--- SOURCE EXTRACT Enclosed Below ---
Many people contend that the term “evangelical” has become so tarnished from its tight association with Donald Trump and the Republican Party that we need to abandon it and adopt a different label. I disagree. In writing my denomination’s history, I discovered we were using the term “evangelical” going back almost to our beginning in 1800. It’s got a rich history. We need to redeem it, not replace it.
I remember back around the late 1970s when Billy Graham began using the term “born from above” in place of “born again,” which society had misappropriated and watered down. Well, time moved on, and “born again” once again means what he originally intended. That’s my approach to the term “evangelical.” This is just (I desperately hope) a warped moment in time.
Thanks to political polls, people get an inaccurate picture of evangelicals. Evangelicals are not overwhelmingly white, and they are not overwhelmingly Republicans. Predominantly so, yes, but not overwhelmingly.
There’s a big difference between people who identify themselves as evangelicals, and people who hold evangelical beliefs. Ed Stetzer of LifeWay Research has done enlightening work in this area. To be an evangelical by belief, you must strongly agree with all four of these bedrock evangelical beliefs.
1. The Bible is the highest authority for what I believe.
2. It’s very important for me to encourage nonChristians to trust Christ as their Savior.
3. Only Christ’s death can remove the penalty for my sins.
4. Eternal life is freely given to those who trust in Jesus Christ alone as their Savior.
Stetzer found that half of the Americans who self-identify as evangelicals don’t actually believe all four statements. Those who qualify as evangelicals, theologically, are actually only 58% white, 23% black, and the rest are Hispanic, Asian, and other ethnicities. So 4 of 10 evangelicals are NOT white. That, according to my calculations, is 40%.
Pew Research, in a massive 2014 study of over 100,000 people in all 50 states, found that one-third of evangelicals are persons of color. That’s close to the LifeWay study. That study found that evangelicals are 19% black, 10% Hispanic, and 6% Asian, mixed race, or other ethnicities. Half of evangelicals under age 30 are non-white.
--- End of Enclosed SOURCE EXTRACT ---
--- DATA EXTRACT Enclosed Below ---
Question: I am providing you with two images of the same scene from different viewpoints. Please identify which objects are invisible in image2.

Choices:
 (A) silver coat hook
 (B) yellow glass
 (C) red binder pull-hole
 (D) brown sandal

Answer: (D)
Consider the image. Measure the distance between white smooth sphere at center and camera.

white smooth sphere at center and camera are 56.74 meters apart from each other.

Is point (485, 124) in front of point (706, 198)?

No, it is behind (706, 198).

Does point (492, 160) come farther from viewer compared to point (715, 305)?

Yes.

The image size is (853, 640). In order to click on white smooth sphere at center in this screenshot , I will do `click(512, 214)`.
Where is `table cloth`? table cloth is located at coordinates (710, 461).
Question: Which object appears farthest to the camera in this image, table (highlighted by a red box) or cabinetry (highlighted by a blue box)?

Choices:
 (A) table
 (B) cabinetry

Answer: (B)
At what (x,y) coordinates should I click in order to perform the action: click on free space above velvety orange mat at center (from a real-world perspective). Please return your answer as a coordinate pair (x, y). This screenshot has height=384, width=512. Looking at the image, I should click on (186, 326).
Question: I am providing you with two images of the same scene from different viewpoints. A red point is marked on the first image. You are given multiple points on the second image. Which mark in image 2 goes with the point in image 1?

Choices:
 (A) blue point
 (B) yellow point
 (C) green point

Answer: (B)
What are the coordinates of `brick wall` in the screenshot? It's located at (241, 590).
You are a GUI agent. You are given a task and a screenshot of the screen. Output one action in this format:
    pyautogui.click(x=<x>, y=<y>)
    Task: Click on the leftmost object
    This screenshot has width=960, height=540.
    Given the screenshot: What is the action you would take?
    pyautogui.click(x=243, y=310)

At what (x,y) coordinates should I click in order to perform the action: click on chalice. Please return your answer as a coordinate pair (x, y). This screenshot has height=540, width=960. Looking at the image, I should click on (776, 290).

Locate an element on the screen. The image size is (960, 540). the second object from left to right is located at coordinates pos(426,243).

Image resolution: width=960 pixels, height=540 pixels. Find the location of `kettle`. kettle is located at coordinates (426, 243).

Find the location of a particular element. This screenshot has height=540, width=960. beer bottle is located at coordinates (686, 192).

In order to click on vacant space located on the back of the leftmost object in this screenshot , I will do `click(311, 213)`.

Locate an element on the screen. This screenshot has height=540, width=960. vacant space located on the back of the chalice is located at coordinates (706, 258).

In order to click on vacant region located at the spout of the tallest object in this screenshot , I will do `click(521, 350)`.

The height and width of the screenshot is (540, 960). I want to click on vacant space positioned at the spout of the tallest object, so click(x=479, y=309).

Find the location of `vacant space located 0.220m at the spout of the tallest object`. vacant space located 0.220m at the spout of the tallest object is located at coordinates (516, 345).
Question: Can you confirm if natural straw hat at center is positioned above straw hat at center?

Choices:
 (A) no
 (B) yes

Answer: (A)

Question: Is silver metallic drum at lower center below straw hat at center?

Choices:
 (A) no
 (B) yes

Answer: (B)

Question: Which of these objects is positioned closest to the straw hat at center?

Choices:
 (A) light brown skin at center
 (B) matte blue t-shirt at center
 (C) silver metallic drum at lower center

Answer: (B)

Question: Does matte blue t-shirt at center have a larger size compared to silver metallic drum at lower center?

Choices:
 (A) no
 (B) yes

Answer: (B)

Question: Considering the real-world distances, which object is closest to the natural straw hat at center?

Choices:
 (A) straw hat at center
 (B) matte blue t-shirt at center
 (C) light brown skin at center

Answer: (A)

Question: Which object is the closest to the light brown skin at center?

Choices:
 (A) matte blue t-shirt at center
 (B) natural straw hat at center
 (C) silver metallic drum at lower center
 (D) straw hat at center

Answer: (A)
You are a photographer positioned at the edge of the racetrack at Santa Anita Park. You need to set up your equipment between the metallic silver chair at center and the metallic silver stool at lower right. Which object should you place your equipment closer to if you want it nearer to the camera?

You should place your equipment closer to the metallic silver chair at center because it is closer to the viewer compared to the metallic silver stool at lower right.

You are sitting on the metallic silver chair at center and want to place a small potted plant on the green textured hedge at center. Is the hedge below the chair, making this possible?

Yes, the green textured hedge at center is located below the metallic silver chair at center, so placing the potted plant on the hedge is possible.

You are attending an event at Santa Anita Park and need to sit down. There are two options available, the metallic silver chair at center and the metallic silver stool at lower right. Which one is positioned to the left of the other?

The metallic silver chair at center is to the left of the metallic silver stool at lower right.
--- End of Enclosed DATA EXTRACT ---
:: WORK INSTRUCTION 1 ::
According to the text on the term “evangelical,” what share of evangelicals did the 2014 Pew Research study find to be persons of color?
:: WORK INSTRUCTION 2 ::
Pick up the text on the term “evangelical” after its last sentence and continue it.
The material isn't needed here.

:: WRITTEN ANSWER 1 ::
One-third of evangelicals are persons of color.

:: WRITTEN ANSWER 2 ::
Political pollsters typically separate out “white evangelicals” and “black Protestants,” even though a quarter of all evangelicals are black. In fact, according to LifeWay, blacks are the group most likely to hold evangelical beliefs—30%, compared to just 13% for whites. When pollsters try to tell you what evangelicals believe, they are ignoring the views of the 40% of evangelicals who are not white. Some might call that racist. Smells like it.
Significantly, only 14% of blacks self-identify as evangelicals. That, Stetzer says, indicates that the term “evangelical” has become a turn-off to blacks, preventing many blacks from describing themselves as evangelicals, even though they are evangelical by belief. Perhaps they see it as applying only to white Christians and/or Republicans, who don’t tend to represent their concerns.
As for political affiliation: LifeWay found that only two-thirds of evangelicals self-identify as Republicans, and one-third self-identify as Democrats. That holds true whether it’s people who self-identify as evangelicals, or who qualify as evangelicals because of their beliefs. A Pew study, based on denominational affiliation, yielded similar results: 56% Republican, 39% Democrat, and 16% neither.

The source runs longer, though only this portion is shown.